▶ [Request]: From the entries below, say how many lines carry the word "Testing", and give nothing but the number.
********************
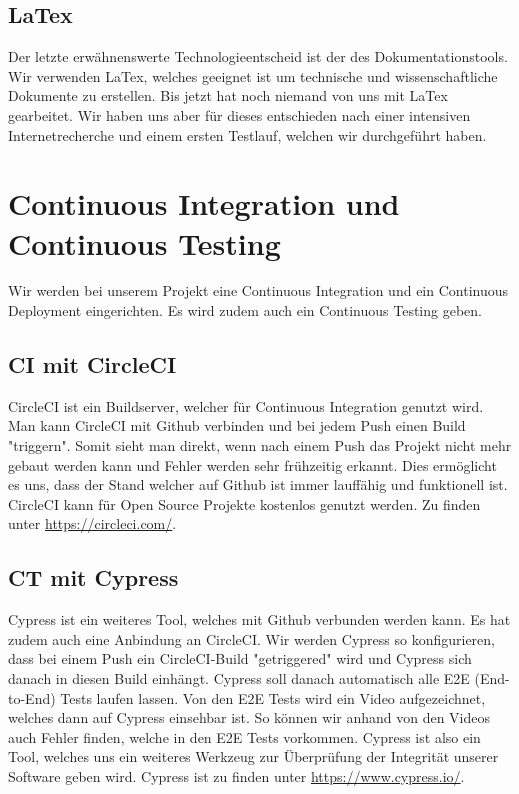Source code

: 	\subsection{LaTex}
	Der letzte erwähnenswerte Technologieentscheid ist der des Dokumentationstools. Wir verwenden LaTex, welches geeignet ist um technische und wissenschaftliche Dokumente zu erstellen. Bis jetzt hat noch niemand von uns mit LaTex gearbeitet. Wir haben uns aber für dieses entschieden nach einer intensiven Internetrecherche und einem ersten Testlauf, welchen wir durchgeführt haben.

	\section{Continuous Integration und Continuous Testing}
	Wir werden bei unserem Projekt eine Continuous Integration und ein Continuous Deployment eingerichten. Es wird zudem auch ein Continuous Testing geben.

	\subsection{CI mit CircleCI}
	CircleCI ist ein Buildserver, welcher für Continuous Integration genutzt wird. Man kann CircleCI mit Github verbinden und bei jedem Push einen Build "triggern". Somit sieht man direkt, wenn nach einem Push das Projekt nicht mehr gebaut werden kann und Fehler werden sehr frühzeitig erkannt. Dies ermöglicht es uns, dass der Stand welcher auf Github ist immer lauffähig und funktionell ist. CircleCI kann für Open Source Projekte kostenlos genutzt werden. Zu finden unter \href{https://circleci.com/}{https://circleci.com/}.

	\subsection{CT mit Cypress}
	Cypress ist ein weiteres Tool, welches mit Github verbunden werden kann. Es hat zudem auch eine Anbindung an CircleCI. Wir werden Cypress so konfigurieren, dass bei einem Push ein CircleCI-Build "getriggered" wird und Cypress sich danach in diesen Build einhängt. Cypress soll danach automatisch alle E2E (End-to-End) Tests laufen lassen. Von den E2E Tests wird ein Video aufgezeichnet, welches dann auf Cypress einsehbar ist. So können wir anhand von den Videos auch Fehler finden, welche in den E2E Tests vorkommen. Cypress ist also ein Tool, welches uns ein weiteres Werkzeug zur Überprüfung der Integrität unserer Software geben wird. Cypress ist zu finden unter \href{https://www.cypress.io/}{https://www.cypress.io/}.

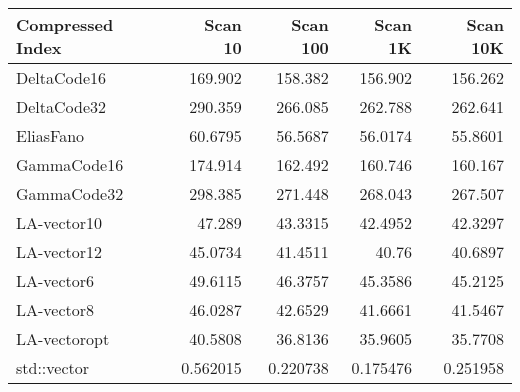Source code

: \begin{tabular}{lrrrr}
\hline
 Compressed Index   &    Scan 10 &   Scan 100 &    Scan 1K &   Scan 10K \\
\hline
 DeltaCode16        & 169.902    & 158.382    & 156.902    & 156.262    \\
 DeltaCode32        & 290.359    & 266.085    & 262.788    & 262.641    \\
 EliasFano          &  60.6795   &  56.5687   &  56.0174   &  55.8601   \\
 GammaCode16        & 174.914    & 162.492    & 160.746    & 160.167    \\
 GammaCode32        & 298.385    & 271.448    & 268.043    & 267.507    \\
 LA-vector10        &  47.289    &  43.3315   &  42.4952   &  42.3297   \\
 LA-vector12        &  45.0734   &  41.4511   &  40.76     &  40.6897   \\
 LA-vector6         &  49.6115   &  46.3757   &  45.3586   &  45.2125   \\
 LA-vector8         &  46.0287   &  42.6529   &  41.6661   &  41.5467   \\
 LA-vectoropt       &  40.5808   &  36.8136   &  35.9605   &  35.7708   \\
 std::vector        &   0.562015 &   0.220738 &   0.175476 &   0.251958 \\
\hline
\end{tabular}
********************
▶ [Your response]: 2